→ Task instructions
Write out everything in the listing from the line containing "Length in mm? it's a digital caliper. reply like 73.6;" down through the line containing "state: 5.89; mm", character for character.

→ Records shown
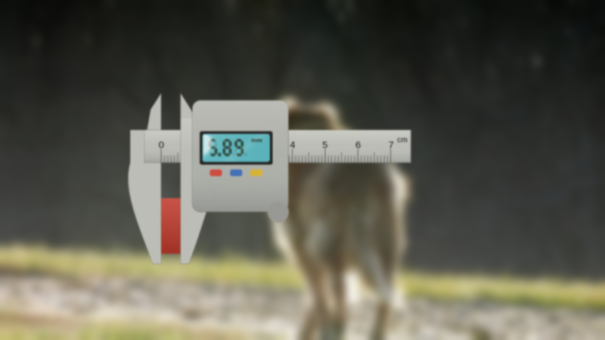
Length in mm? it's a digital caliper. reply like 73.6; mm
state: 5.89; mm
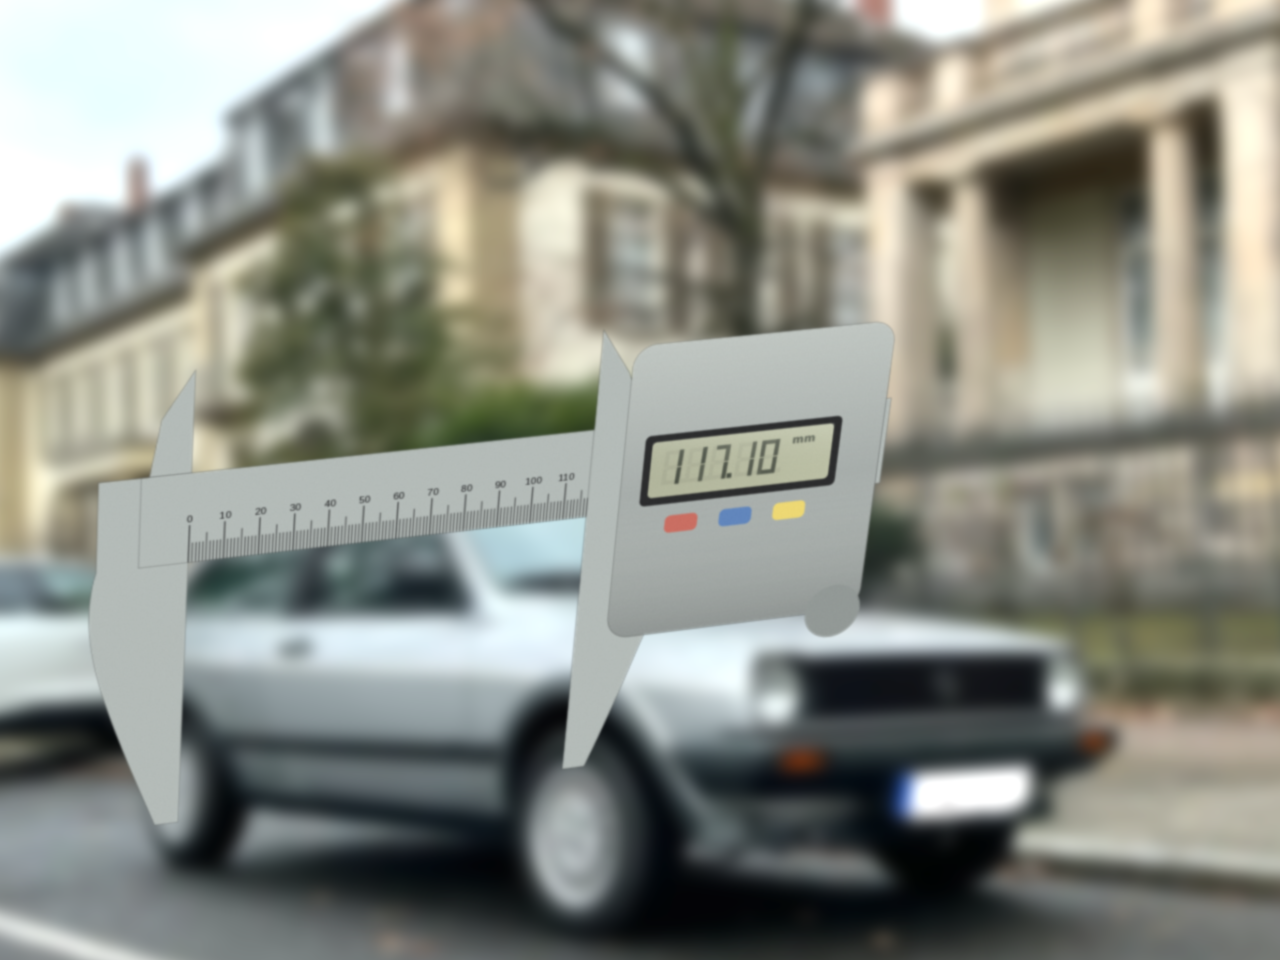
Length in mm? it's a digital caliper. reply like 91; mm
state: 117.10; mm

...

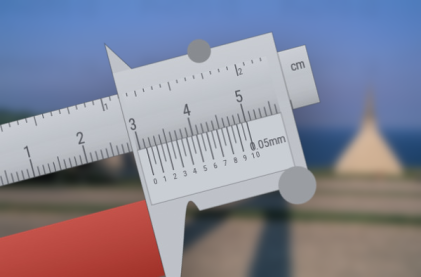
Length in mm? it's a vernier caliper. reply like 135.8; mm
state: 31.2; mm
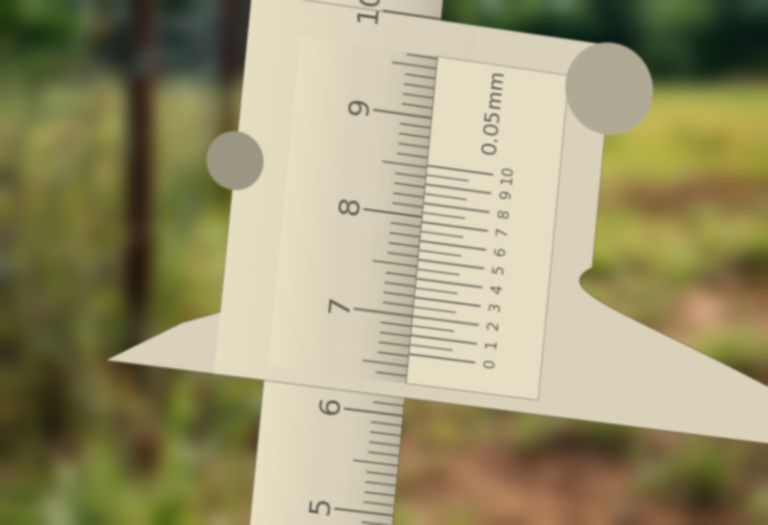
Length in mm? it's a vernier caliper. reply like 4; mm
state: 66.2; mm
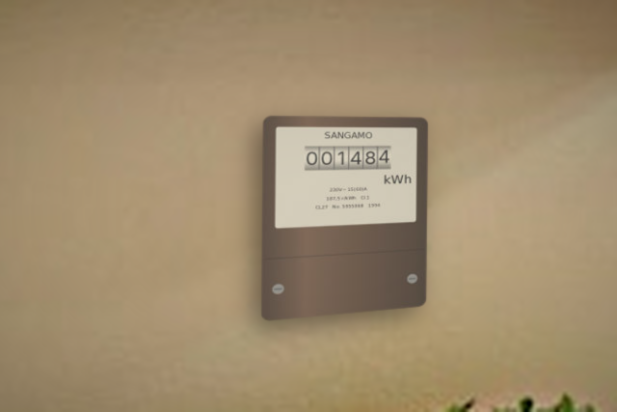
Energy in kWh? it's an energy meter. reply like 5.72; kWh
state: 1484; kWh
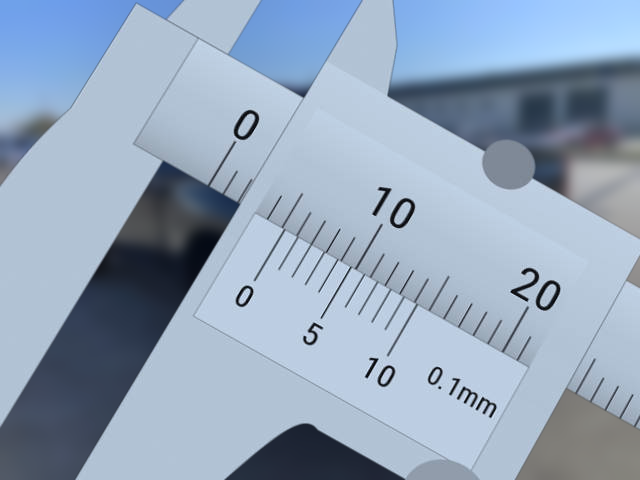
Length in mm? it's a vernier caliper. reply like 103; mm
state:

→ Result of this task
Length in mm? it's a digital caliper. reply like 73.6; mm
state: 5.89; mm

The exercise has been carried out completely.